Service Matters for IP
End user concerns about network video are understandable. IT technologies and software connect to the Internet. This allows IP products such as network cameras to be more flexible and scalable, with a lower cost of installation. However, they need to be managed by comprehensive surveillance software, along with complicated network settings and being capable of remote upgrades.
Network requirements make IP video a headache. In fact, network cameras are no longer simply about product capability, but about service. Therefore, how to offer effective service will be a key factor to gain market share in this segment, rather than resolution and price. Service should cover not only maintenance but also after-sales service. This includes the ability to respond quickly to market demands, refine products, interface with standards and so on.

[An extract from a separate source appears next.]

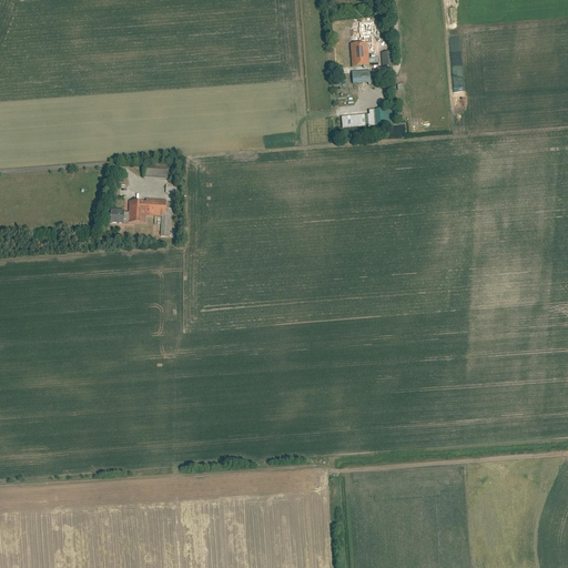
[(376,40),(375,30),(362,31),(362,41),(366,40),(376,40)]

Sunell takes a proactive approach toward technology breakthroughs, aiming to be a leader. We devote 40 percent of its 90 R&D staff to the IP field.
To better serve our customers, we enhance product quality and lower service costs.

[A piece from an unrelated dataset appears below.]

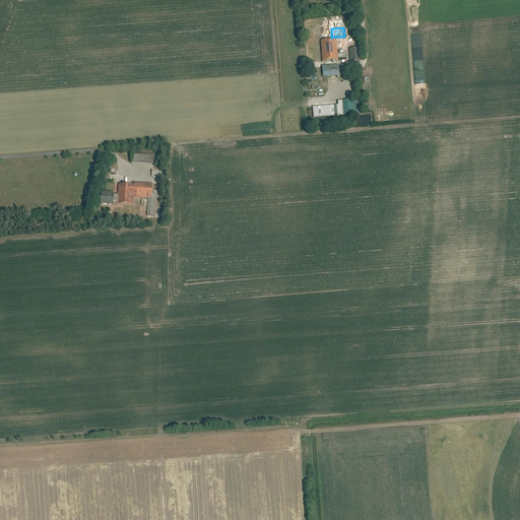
[(332,40),(320,41),(322,62),(338,61),(337,40),(335,40),(335,37),(331,38),(332,40)]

The Sunell megapixel PTZ speed dome features the latest technologies, utilizing a Sony megapixel CCD. Sony's image sensors are regarded as the benchmark for CCDs. Sunell worked close with Sony to best integrate its CCD into our cameras. This is not as simple as putting an analogue CCD in an IP module, then placing it into a PTZ housing.
Designed from the ground up with just one PCB for all in-house technology design, the megapixel speed dome emphasizes quality. Sunell's development roadmap is packed with innovation, using newer CMOS technology from Sony, the world's undisputed leader. Other cameras are in production, including 2-megapixel and 5-megapixel PTZ cameras.
Enhancement and Compatibility
Sunell invests greatly to enhance product stability for both software and hardware. We have a series of rigid testing procedure, such as aging, pressure and actual environment testing. This reduces equipment malfunction rates, even when cameras operate 24/7. Furthermore, we follow IP standardization and uniformity. We believe that following industry standards is the way to save our customers money, such as maintenance fees.
With more standards issued by the Open Network Video Interface Forum (ONVIF), the Physical Security Interoperability Alliance (PSIA) and the HDcctv Alliance, we foresee IP standardization in the near future. As a member of ONVIF and a would-be member of PSIA, our network camera supports both standards' protocols. This includes RTSP, RTP, RTCP, HTTP and SOAP, enabling greater compatibilities with surveillance software.
Technology steps should always be taken in moderation. Sunell has a reserved but pragmatic approach to not run before you can walk. With more than two years invested in IP technology, we look forward to a bright and productive future in the network camera market.